KUTIPAN TEKS >>
++++++
KOMIK dan NOVEL GRAFIS



Malam ini saya ikut bersama Errie dan Beng kumpul-kumpul di komunitas curipandang.com di bilangan Jl. Ahmad Dahlan, Jaksel, yang kebetulan membahas tentang novel grafis. Kami bertiga tiba sekitar pukul delapan.

Karena sedikit ketinggalan, saya belum terlalu mencerna apa yang sedang dibicarakan, sampai akhirnya timbul pertanyan dari para hadirin mengenai perbedaan antara novel grafis dengan komik, lalu batasan apa saja pada sebuah karya hingga layak/bisa disebut sebagai novel grafis, dan mengapa ada istilah novel grafis?

Saya sempat memberi komentar ke hadirin, yang mudah-mudahn dimengerti. Meminjam istilah yang saya dapat dari Beng, saya bilang kalau komik ataupun novel grafis sebenarnya sama, karena mereka berdua lahir dari dua orang tua berbeda yaitu gambar dan narasi (story telling) yang melahirkan satu kesatuan. Masalah penamaan “komik” ataupun”novel grafis” pun lebih bersifat kontekstual. Kembali mengutip apa yang sebelumnya diungkapkan Beng, beliau menjelaskan bahwa Will Eisner (yang dijuluki sebagai bapak novel grafis) memakai istilah “novel grafis” untuk kepentingan komersil, sekaligus menekankan bahwa karya Will Eisner tidak semata gambar bercerita (komik) yang isinya orang-orang berkostum dalam dunia fantasi. Dan (mungkin) Will Eisner juga ingin menghadirkan citra komik yang tak sekadar bacaan bergambar yang isinya “bag-big-bug”, pukul-pukulan, serta sebagai bacan ringan. Tapi ada kisah yang lebih mendalam didalamnya.
++++++
MATERI YANG DISEDIAKAN >>

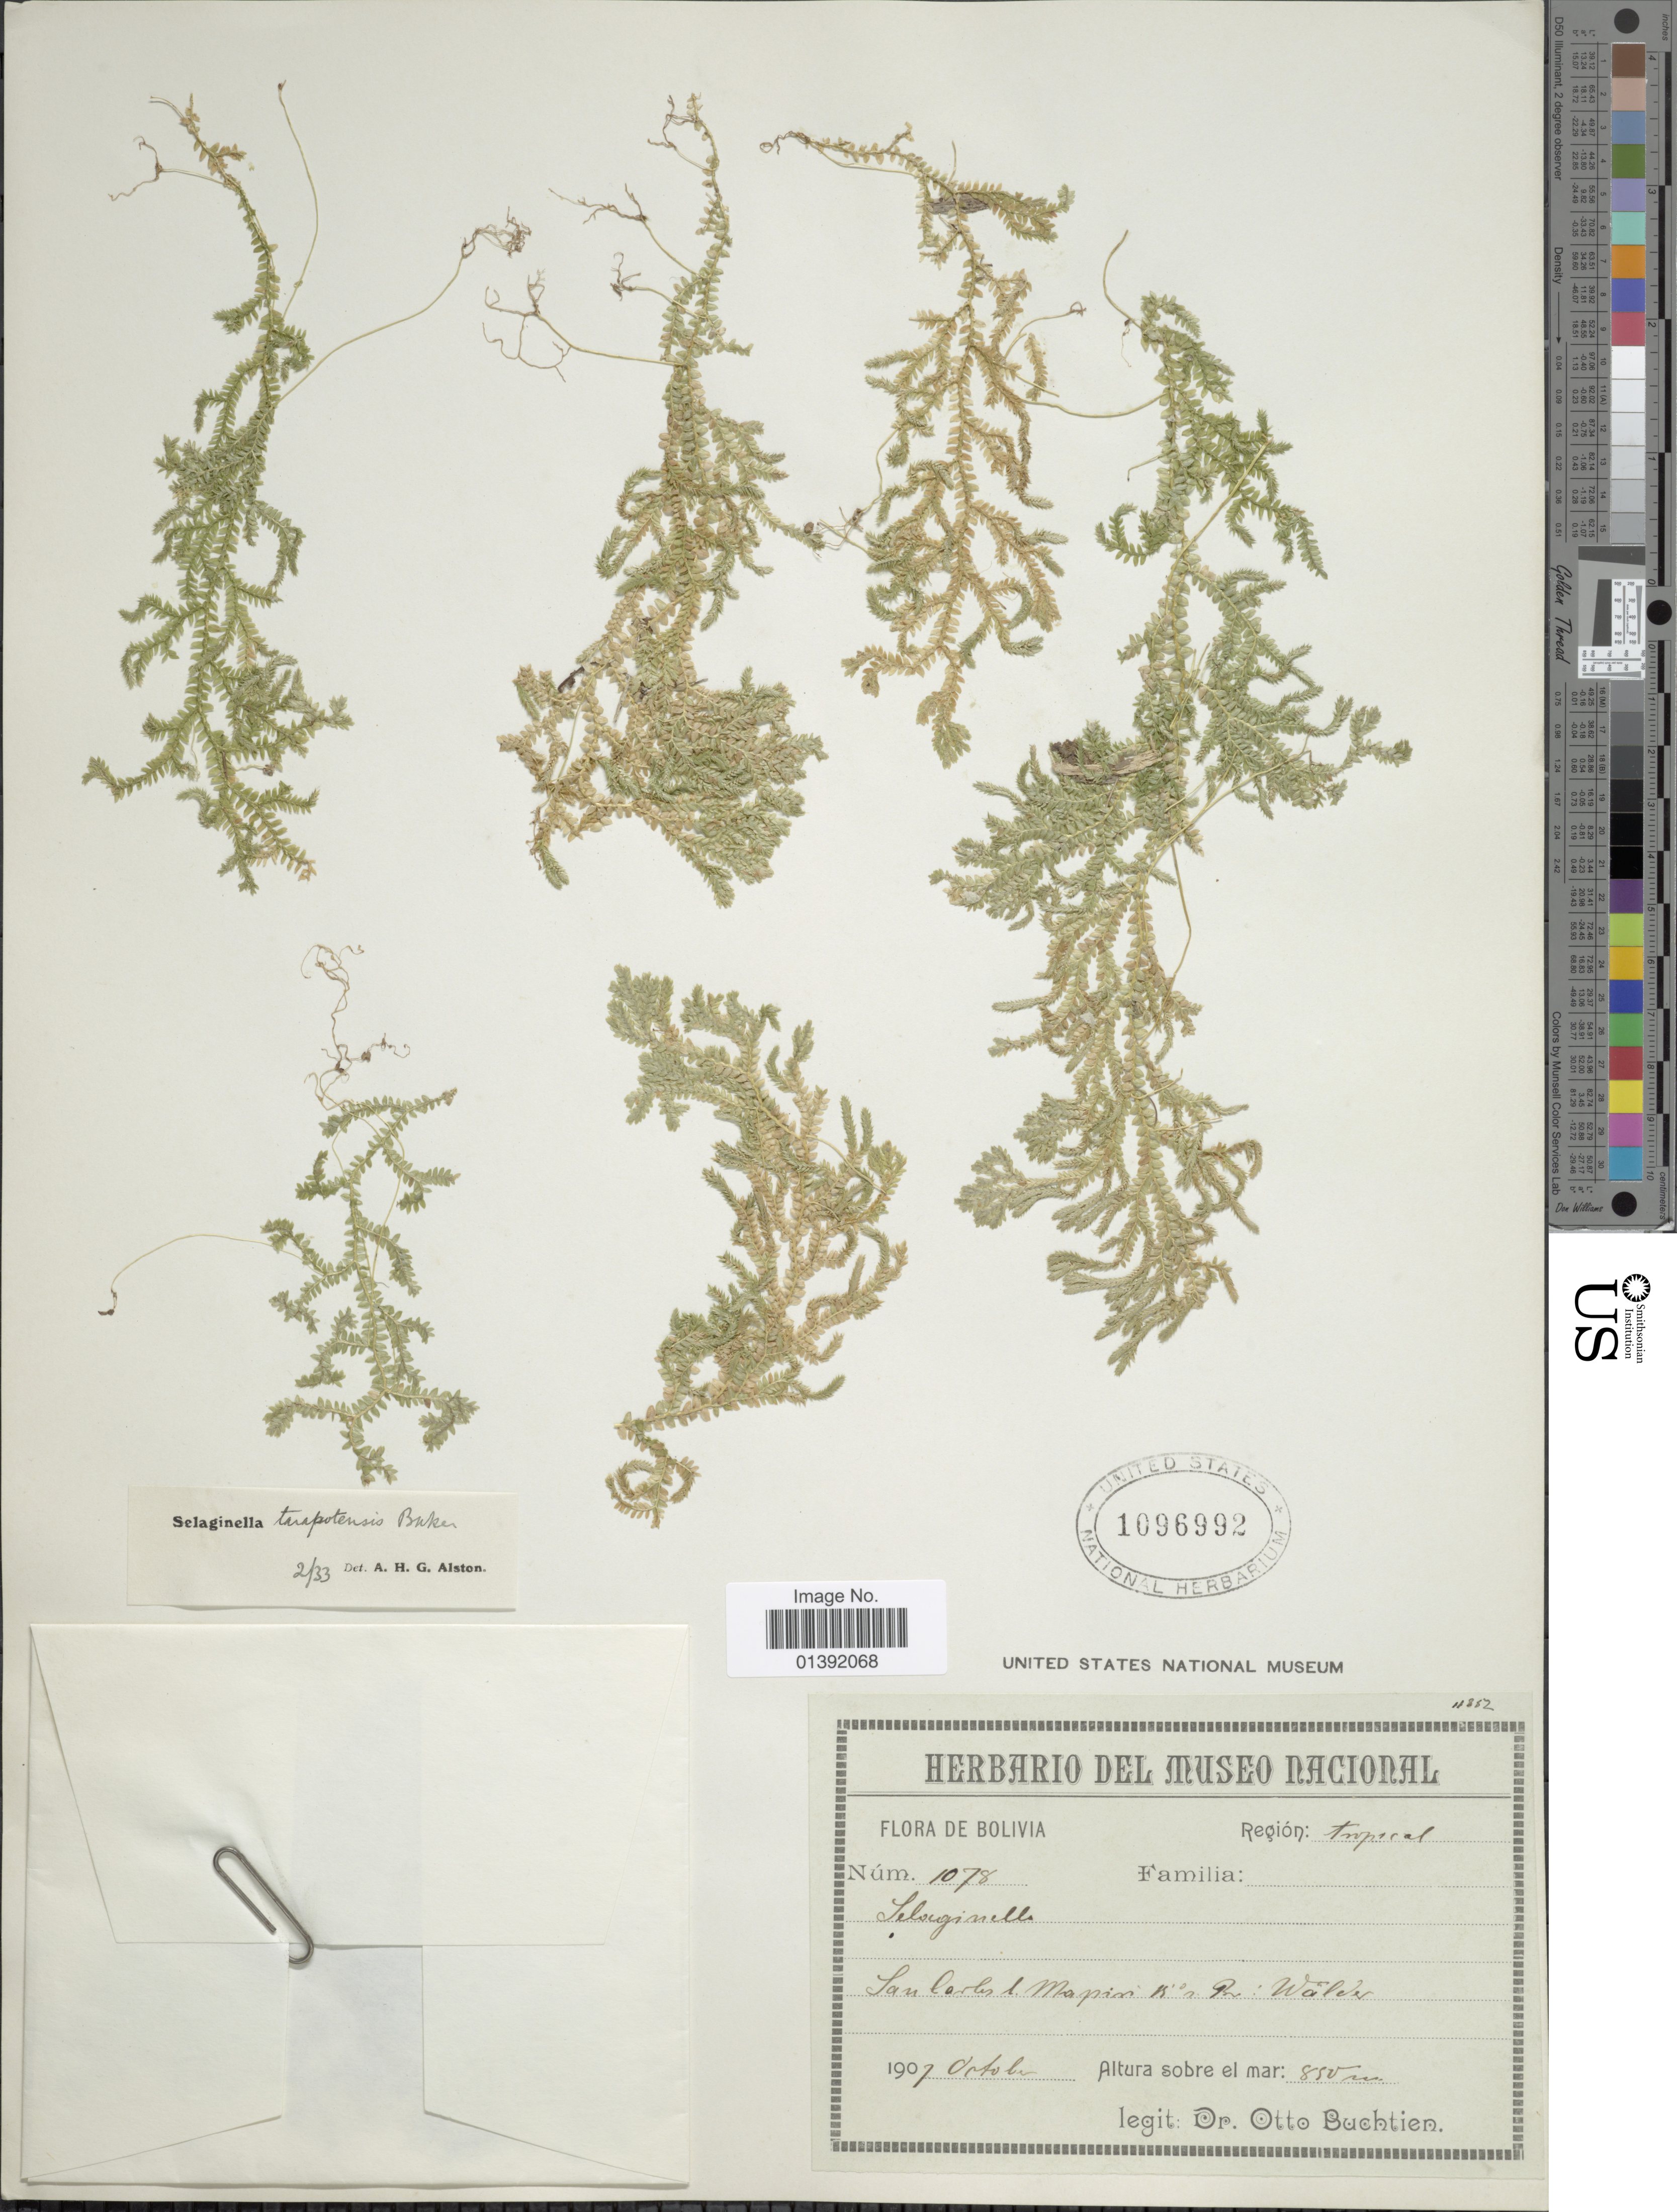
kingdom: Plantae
++++++
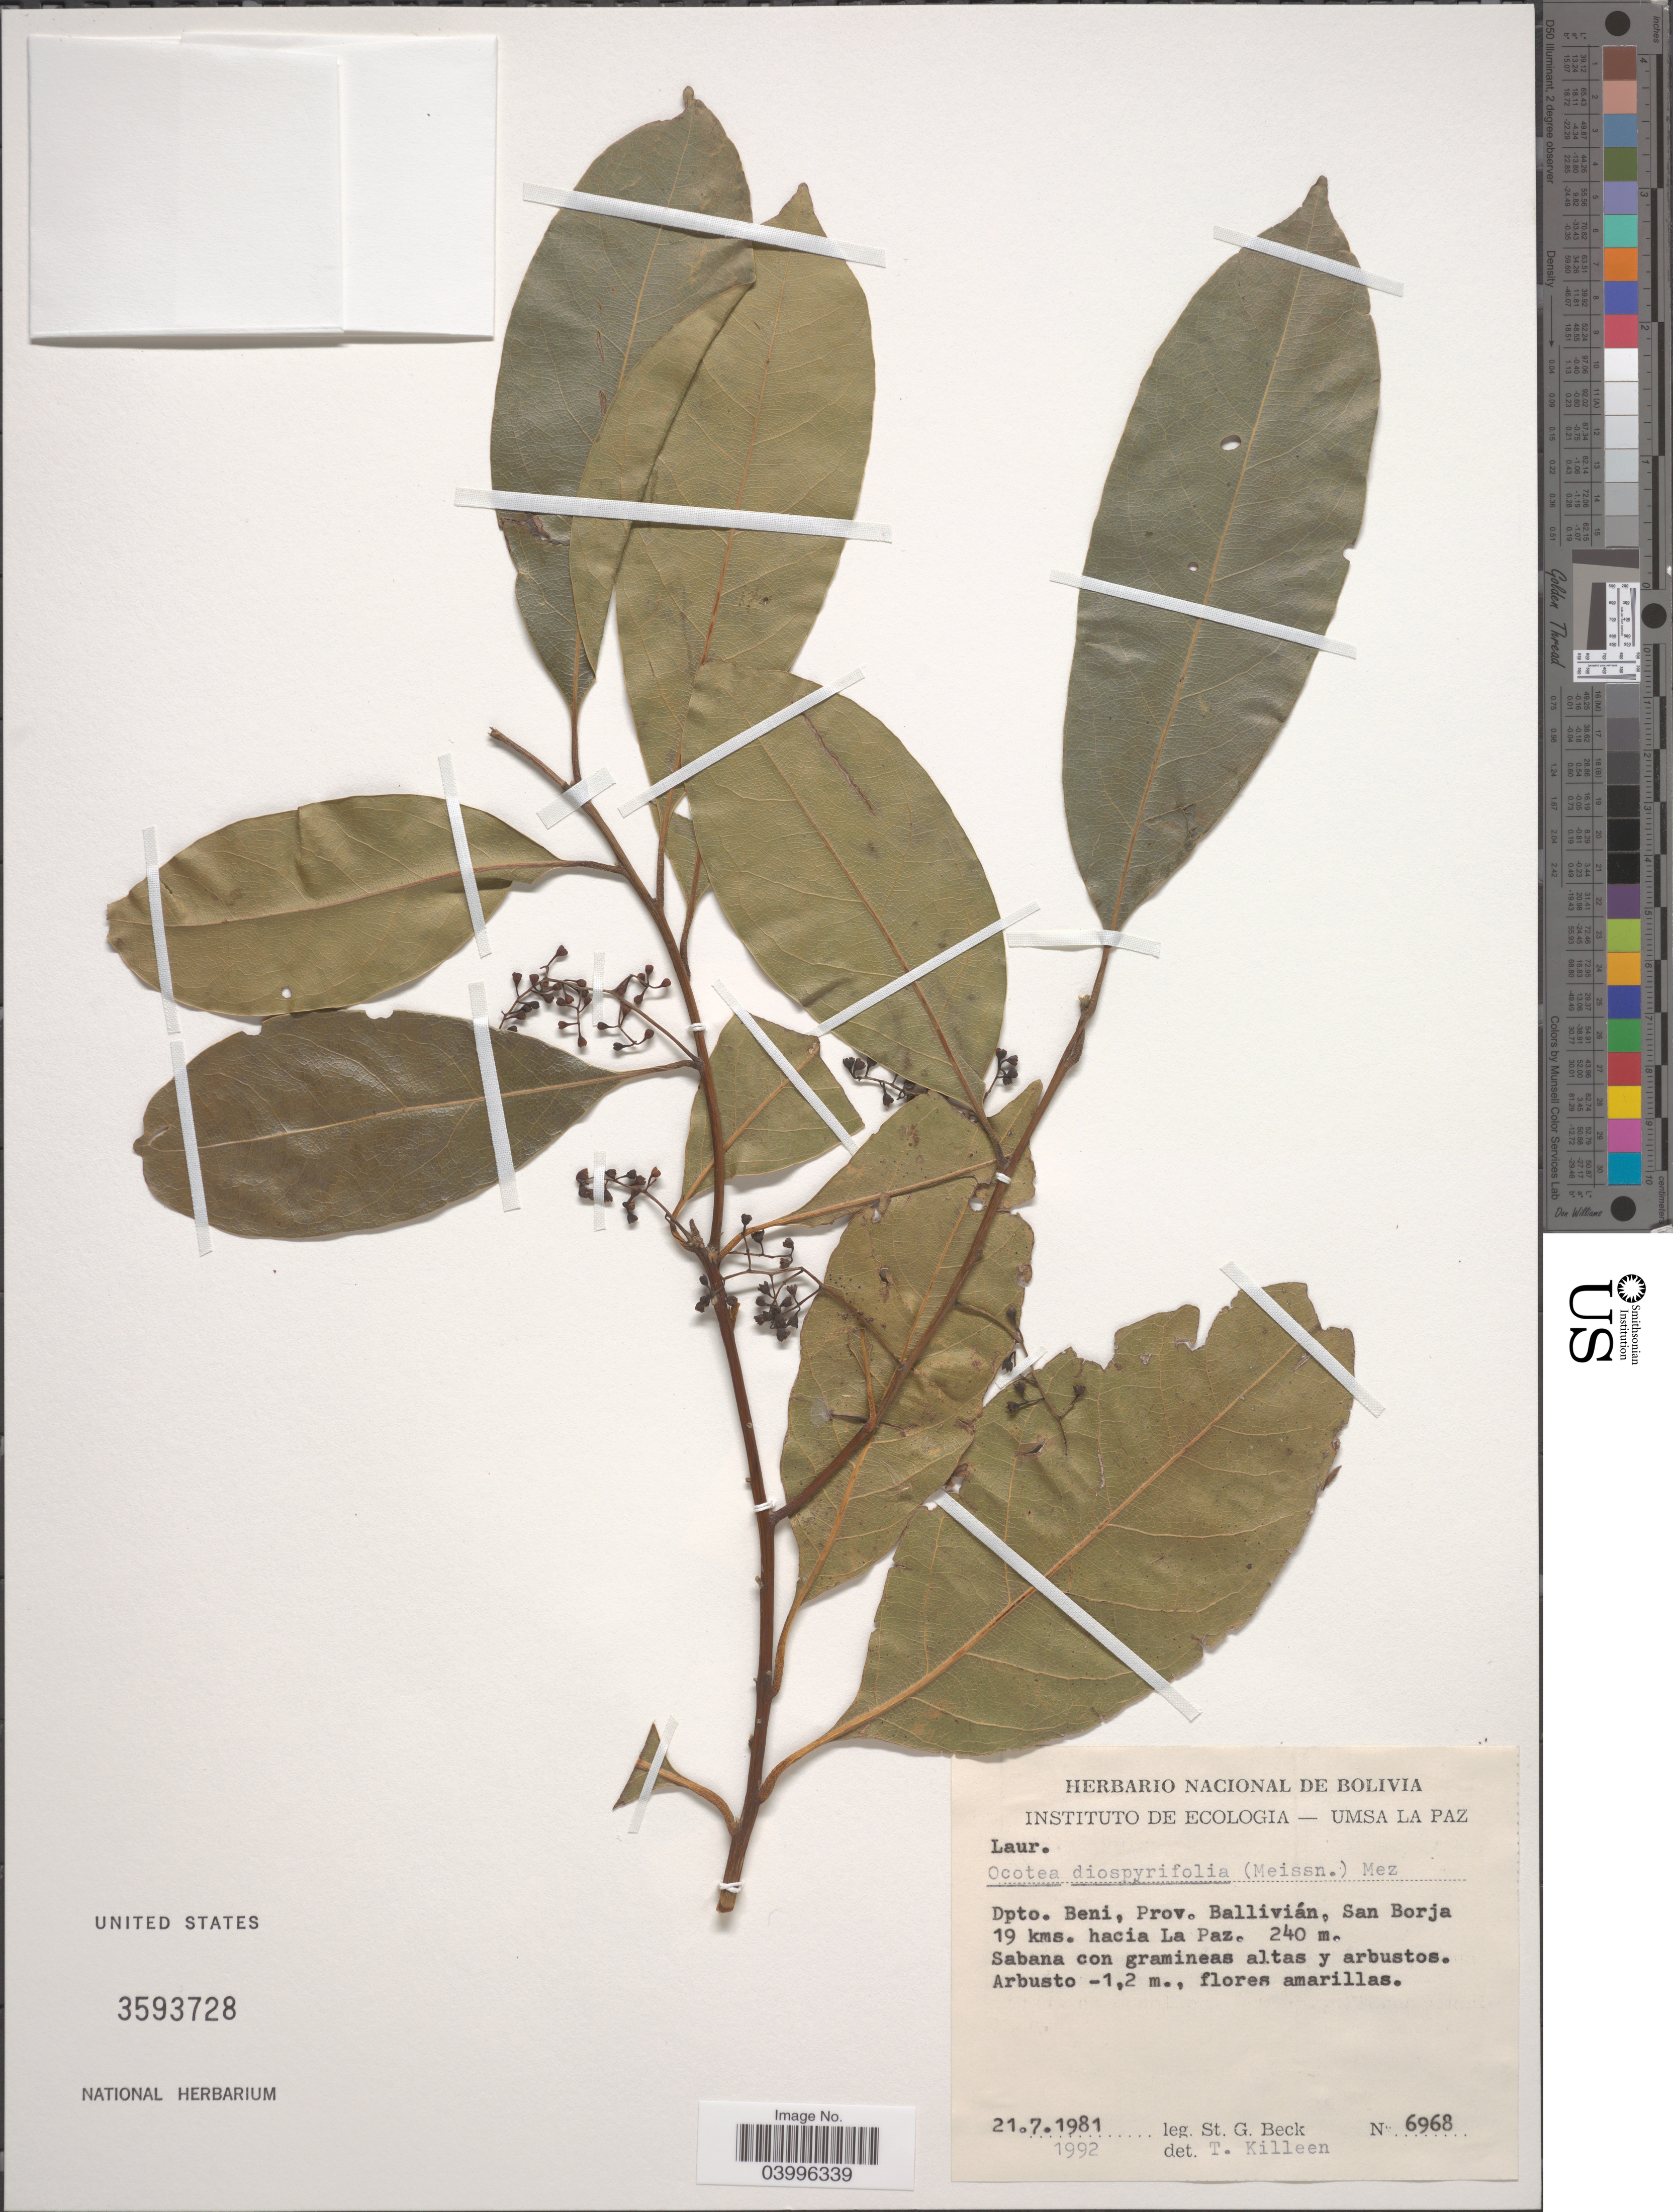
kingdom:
++++++
TUGAS WAJIB >>
[1] Tentukan apakah setiap pernyataan berikut sesuai dengan teks tentang komik dan novel grafis. Jawab ya atau tidak untuk masing-masing, lalu sertakan kutipan persis dari teks yang menjadi dasar jawaban. (a) Penulis datang ke acara itu seorang diri. (b) Will Eisner dijuluki sebagai bapak novel grafis. (c) Pertemuan di komunitas itu membahas tentang komik superhero.
[2] Salin tanpa perubahan bagian teks tentang komik dan novel grafis, dari "Malam ini saya" sampai "istilah novel grafis?".

JAWABAN YANG DIHARAPKAN >>
[1]
(a) Tidak: "Kami bertiga tiba sekitar pukul delapan."
(b) Ya: "yang dijuluki sebagai bapak novel grafis"
(c) Tidak: "yang kebetulan membahas tentang novel grafis"

[2]
Malam ini saya ikut bersama Errie dan Beng kumpul-kumpul di komunitas curipandang.com di bilangan Jl. Ahmad Dahlan, Jaksel, yang kebetulan membahas tentang novel grafis. Kami bertiga tiba sekitar pukul delapan.

Karena sedikit ketinggalan, saya belum terlalu mencerna apa yang sedang dibicarakan, sampai akhirnya timbul pertanyan dari para hadirin mengenai perbedaan antara novel grafis dengan komik, lalu batasan apa saja pada sebuah karya hingga layak/bisa disebut sebagai novel grafis, dan mengapa ada istilah novel grafis?